==== QUOTED PASSAGE

Recent Financial Performance
In 1HFY12, consolidated revenues grew by 42% YoY mainly driven by growth in
the construction income (71% YoY revenue growth) and in the Toll/Annuity income
(55% YoY revenue growth). Decline in the EBITDA margin (222bps YoY decline)
due to higher raw material expenses in construction segment coupled with high
interest costs (53% YoY increase) resulted in a PAT margin of 9.9% in 1HFY12
(12.8% in 1HFY11). Consolidated debt:equity marginally increased to 2.7x at end
of Sept -11 from 2.4x at the end of Mar-11.
Outlook
Experience of constructing and operating more than 20 road projects, well funded
financial positioning (from the parent IL&FS which is a financing company),
balanced mix of national/state road projects and limited additional equity
commitments will help ITNL in capturing the Indian road BOT opportunity. On
FY13 basis, ITNL is trading at 1x P/B, which is at a discount of 35% to IRB. As per
the company, incremental equity commitment for projects is around `2bn, which
we believe can be managed by internal accruals.

========

STATED TASK A » Set down the part of the financial summary that begins at the words "due to higher" and stops after the words "end of Mar-11.", without changing it.
STATED TASK B » In the listing, update the lines from the one that has "scientific name: Daptrius" through the one that has "scientific name: Limosa fedoa", both included, by replacing "phylum" with "division" and leaving everything else unchanged. Return only those lines.

==== GIVEN DATA

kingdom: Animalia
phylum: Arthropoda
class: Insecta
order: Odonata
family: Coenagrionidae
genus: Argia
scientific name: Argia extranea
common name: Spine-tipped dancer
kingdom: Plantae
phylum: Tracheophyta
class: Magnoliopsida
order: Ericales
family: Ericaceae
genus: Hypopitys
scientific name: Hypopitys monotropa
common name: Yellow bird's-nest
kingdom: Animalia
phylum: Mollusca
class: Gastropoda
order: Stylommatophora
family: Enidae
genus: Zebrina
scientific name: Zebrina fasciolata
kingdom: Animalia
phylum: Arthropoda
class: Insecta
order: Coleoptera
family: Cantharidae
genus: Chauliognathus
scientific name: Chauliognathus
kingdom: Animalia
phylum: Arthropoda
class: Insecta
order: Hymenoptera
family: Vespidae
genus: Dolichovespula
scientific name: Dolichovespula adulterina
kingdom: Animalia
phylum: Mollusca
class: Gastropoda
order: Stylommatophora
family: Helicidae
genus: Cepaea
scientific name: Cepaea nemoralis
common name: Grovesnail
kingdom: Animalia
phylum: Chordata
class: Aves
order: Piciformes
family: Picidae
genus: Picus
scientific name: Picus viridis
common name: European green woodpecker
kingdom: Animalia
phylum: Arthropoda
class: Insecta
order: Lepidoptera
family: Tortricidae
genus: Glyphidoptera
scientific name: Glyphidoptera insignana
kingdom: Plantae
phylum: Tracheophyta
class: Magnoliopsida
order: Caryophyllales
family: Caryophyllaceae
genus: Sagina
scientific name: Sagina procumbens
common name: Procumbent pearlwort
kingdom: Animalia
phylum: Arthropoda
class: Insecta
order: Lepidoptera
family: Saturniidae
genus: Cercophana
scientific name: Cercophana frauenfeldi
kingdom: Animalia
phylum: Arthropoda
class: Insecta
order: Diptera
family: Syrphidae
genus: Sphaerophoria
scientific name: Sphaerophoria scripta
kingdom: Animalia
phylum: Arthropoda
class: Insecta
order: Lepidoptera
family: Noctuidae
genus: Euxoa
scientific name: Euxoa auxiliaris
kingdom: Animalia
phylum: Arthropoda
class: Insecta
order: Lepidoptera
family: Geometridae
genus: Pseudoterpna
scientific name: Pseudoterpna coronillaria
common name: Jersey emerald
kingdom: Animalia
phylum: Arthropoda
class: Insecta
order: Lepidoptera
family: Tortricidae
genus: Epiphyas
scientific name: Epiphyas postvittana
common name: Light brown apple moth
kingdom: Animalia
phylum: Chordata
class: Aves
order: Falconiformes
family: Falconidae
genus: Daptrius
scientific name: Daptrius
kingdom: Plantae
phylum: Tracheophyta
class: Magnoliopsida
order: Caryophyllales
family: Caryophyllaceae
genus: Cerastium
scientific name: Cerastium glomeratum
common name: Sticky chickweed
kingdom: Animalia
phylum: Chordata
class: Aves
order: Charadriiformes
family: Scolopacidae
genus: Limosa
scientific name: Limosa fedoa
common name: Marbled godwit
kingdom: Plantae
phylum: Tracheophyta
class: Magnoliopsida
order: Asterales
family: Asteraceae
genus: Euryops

========

WORKED SOLUTION A »
due to higher raw material expenses in construction segment coupled with high
interest costs (53% YoY increase) resulted in a PAT margin of 9.9% in 1HFY12
(12.8% in 1HFY11). Consolidated debt:equity marginally increased to 2.7x at end
of Sept -11 from 2.4x at the end of Mar-11.

WORKED SOLUTION B »
scientific name: Daptrius
kingdom: Plantae
division: Tracheophyta
class: Magnoliopsida
order: Caryophyllales
family: Caryophyllaceae
genus: Cerastium
scientific name: Cerastium glomeratum
common name: Sticky chickweed
kingdom: Animalia
division: Chordata
class: Aves
order: Charadriiformes
family: Scolopacidae
genus: Limosa
scientific name: Limosa fedoa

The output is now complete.